While there is no study to date that has identified the exact genes in a person that can cause depression, the study, which will be led by Head of the Genetic Epidemiology group at QIMR Berghofer Professor Nick Martin, will also look to find out more about why some individuals who suffer from the mental illness respond better to anti-depressant medications than others.
For potential participants, the study requires a survey to be completed before particular volunteers picked by researchers then need to submit a saliva DNA sample to generate their genetic code, known as a "genome-wide association scan" (GWAS).

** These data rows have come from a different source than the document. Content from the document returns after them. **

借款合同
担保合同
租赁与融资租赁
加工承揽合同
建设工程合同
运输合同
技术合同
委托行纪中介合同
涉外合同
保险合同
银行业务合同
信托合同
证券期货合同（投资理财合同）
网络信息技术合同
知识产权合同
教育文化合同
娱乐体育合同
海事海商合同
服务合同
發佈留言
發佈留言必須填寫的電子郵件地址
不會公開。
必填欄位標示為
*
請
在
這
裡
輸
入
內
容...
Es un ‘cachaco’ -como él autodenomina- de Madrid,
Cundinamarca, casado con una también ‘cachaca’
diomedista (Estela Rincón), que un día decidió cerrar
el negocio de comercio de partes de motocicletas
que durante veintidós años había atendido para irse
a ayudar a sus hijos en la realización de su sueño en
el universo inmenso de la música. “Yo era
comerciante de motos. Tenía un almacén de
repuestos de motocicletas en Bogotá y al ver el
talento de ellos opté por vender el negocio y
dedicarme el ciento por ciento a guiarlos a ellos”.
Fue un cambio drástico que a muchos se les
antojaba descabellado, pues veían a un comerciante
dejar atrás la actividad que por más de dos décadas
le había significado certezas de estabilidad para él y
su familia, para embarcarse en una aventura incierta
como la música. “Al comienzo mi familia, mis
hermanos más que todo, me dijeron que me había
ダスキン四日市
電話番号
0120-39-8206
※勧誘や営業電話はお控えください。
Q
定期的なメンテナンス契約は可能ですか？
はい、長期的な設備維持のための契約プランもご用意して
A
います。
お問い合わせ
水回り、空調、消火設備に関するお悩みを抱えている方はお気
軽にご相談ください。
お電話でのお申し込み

"Identification of the genes that predispose individuals to clinical depression could revolutionise future research into causes, treatment and prevention of the illness," the study website said.
"AGD researchers will analyse biological (saliva) samples to investigate and identify specific genes that may be associated with clinical depression.
"The GWAS will allow researchers to look for genetic similarities and differences to determine why some people experience clinical depression, while others do not, why some people living with clinical depression respond to certain treatments, while others do not, and why some people experience side effects, while others do not."
The World Health Organization (WHO) predicts that by 2020, clinical depression will impose the second highest burden of any disease in Australia and other advanced countries, according to the study's website. In February, the WHO reported that depression is also now the leading cause of disability worldwide.
Mental health support service group BeyondBlue has said that 45 percent of Australians will experience a mental health condition in their lifetime, with one million Aussies suffering from depression in any one year.
In March, Australian researchers linked for the first time what underpins male stoicism with suicidal thinking. A large-scale empirical study showed those men with a strong sense of self-reliance, a trait traditionally associated with maleness, are at a greater risk of taking their own lives.